Document passage -

Motorists are increasingly considering the environment when the time comes to choose a new vehicle.

According to figures from the Society of Motor Manufacturers and Traders (SMMT), a record one in 12 drivers went for a hybrid, plug-in hybrid or pure electric car in August. In fact, electric vehicles now account for 8% of the market, its highest ever level.

So, is now the time to go green? What do you need to consider if you’re looking at buying an electric car?

The cost of buying

The first thing to bear in mind is that, at least on the face of it, an electric car will set you back more than a petrol or diesel motor.

That doesn’t tell the whole story though, as the government offers a grant for low-emission vehicles, which means that dealerships and manufacturers can reduce the price that you will actually pay for your new, green motor.

There are seven categories of vehicle, with the size of the grant varying depending on which category the car falls within. For example, a category one vehicle - like the Nissan Leaf and Renault ZOE - qualify for a grant worth up to 35% of the purchase price, capped at £3,500.

You can check out a full run down of what the grant is worth for different vehicles on this section of the government’s website.

What about running costs?

Another plus point is that electric vehicles should work out far cheaper to run than an electric or diesel motor.

Charging your vehicle at home costs around 13p per kilowatt-hour, so getting your motor up to 80% will set you back less than £4.50 according to WhatCar. Even if you rely on public charging points, some of which charge double that rate, it will still cost you a lot less to fuel up than a traditional vehicle.

It’s not just about the refuelling though. Electric vehicles are also exempt from road tax, providing you with a further saving, though you do have to pay an additional £310 a year for five years, from the second time the vehicle is taxed, if it has a list price above £40,000.

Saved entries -
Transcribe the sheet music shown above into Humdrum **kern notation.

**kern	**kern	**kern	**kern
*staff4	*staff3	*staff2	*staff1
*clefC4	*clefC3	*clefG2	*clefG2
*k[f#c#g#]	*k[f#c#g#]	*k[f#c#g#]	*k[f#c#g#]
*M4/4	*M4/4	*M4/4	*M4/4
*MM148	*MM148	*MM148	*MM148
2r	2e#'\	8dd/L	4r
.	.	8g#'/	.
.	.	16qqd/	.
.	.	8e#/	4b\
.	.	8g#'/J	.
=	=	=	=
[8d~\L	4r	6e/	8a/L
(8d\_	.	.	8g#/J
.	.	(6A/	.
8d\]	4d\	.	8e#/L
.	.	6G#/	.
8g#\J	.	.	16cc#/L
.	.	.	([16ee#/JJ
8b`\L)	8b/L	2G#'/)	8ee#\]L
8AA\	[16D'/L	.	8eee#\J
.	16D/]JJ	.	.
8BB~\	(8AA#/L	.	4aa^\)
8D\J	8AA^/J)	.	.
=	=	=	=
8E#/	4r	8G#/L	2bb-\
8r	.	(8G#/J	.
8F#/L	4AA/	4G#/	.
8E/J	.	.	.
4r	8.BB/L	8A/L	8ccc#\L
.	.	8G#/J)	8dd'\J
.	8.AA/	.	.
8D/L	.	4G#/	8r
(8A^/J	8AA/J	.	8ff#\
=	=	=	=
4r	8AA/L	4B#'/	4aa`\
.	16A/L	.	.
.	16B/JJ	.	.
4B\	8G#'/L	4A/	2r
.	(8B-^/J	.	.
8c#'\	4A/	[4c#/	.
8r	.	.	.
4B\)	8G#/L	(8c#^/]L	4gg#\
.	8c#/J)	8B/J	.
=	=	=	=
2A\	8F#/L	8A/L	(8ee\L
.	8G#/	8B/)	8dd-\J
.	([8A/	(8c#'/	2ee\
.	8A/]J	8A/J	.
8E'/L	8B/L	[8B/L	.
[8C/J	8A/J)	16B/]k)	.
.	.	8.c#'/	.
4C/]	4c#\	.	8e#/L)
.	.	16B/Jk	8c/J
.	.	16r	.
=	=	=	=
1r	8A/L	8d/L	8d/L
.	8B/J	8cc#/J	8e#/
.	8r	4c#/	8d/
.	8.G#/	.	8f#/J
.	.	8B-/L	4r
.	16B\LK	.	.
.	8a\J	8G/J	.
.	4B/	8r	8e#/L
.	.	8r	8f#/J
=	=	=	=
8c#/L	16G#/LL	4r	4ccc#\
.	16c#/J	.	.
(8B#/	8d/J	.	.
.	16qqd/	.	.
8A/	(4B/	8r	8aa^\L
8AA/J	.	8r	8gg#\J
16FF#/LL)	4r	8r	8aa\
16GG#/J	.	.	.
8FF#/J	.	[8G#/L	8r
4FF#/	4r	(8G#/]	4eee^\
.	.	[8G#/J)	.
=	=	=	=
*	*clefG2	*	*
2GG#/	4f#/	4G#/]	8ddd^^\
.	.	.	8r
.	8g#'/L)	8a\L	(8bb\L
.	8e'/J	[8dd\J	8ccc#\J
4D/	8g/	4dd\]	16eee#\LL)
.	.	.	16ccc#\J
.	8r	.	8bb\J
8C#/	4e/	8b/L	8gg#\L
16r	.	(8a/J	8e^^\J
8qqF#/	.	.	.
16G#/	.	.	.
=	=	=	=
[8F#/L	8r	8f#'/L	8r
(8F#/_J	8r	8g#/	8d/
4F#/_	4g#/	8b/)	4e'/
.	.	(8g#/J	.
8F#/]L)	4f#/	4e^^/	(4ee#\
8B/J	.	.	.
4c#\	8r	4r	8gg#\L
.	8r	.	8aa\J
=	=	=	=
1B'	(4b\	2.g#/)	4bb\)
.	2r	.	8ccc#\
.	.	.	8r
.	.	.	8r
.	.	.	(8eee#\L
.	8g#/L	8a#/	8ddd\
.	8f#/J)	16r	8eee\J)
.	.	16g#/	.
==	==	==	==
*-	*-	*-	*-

Work task - Condense the paragraph of the electric car buying guide that begins "There are seven categories of vehicle" into a short bulleted list that keeps its main facts.

Written response -
- Vehicles are split into seven categories, and the grant amount depends on the category.
- Category one vehicles, such as the Nissan Leaf and Renault ZOE, qualify for a grant of up to 35% of the purchase price.
- The grant for category one is capped at £3,500.